Thursday, December 5, 2013

A triangle that can help your building be more energy efficient

Energy efficiency in a building is a sum of various elements. One that is most important is Power Factor. Power Factor simply put is the measure of how efficiently a building uses its electrical power. We use a triangle to calculate that efficiency in a building or industry. This triangle is composed of real power measured in kW, apparent power measured in kVA and reactive power measured in kVAR. The use of motors in office buildings (like HVAC systems), and industries, utilizes reactive power that needs to be supplied by the utilities generators. Since they bill you for real power consumed kW, and you are using more reactive power kVAR, they are going to penalize you, because you are being inefficient in your use of electrical power. That is why your bill comes in with a penalty from the utility in proportion of your efficiency. The rate of efficiency of electrical power usage in a building or power factor, ranges from 1 (or 100%) and 0 (or 0%). It is impossible to be 0% efficient in a building since you have various elements that affect that ratio. It depends mainly on the electrical utility, but in most cases when you are below or at 0.85 power factor you get a penalty in your electrical bill. 

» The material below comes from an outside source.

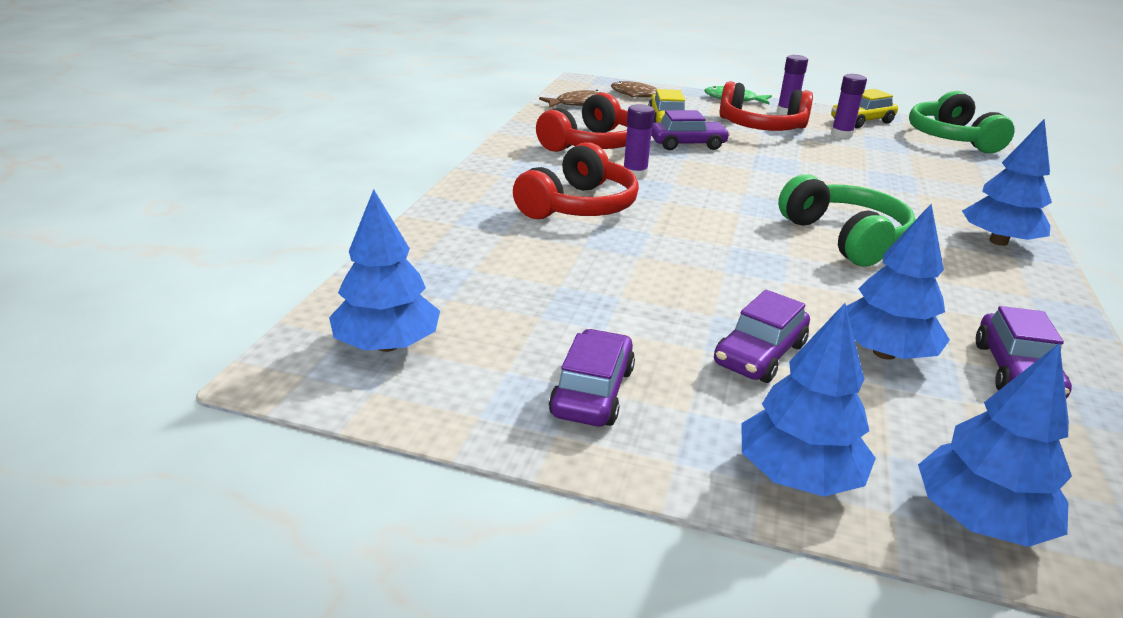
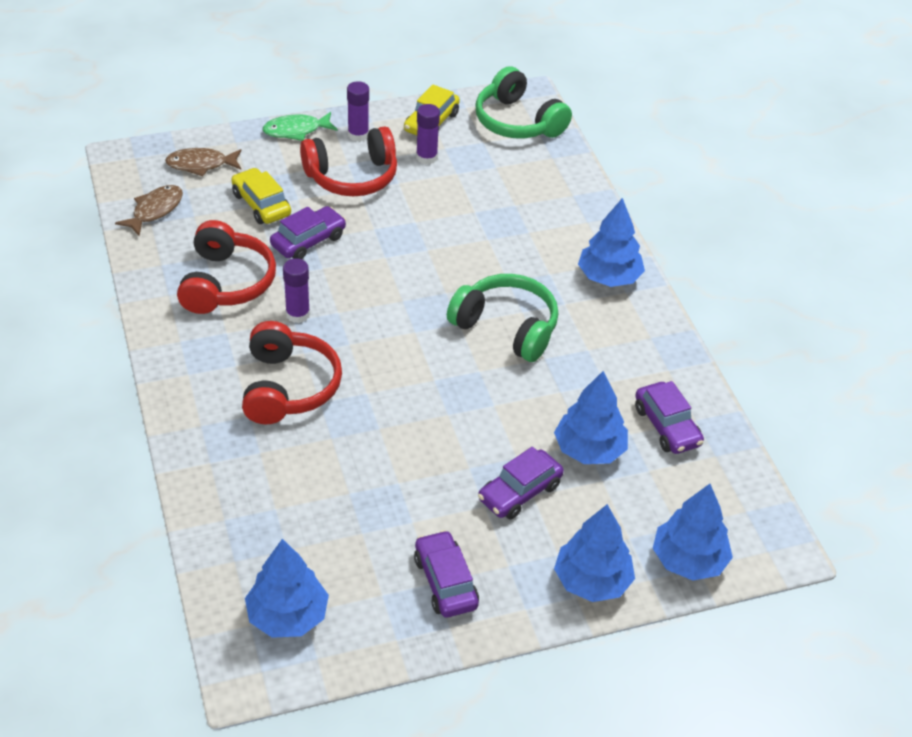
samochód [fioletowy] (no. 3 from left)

So how do you solve this? Well, first you have to do an energy audit. Most people with experience can give you a solution by reading your electrical bill, but it is preferable to do an energy audit and measure your power factor for a week along with other power quality elements like harmonics to give you a good and permanent solution. If your power factor stays fixed (it does not oscillate during the day) during this analysis, you can propose a fixed capacitor bank at the main. If it oscillates during the day, you have to install an automatic capacitor bank. This ensures that you have the right amount of reactive power as needed in your process, and also reduces the risk of high voltages in the system, caused by a large amount of reactive power being injected in to the system. 

There is another scenario that you have to be aware of in this analysis and that is the presence of harmonics in your system. I am going to go in some detail on this issue in a further post, but in broader terms harmonics can damage your capacitor bank if it enters in resonance with your capacitors. This can cause your capacitors to explode and can be a life threatening hazard. There are various solutions to deal with harmonics in your system; one of them is to install an active harmonic filter. This will help you cancel out the harmonics on your system and help you not to worry about having problems with your capacitor bank.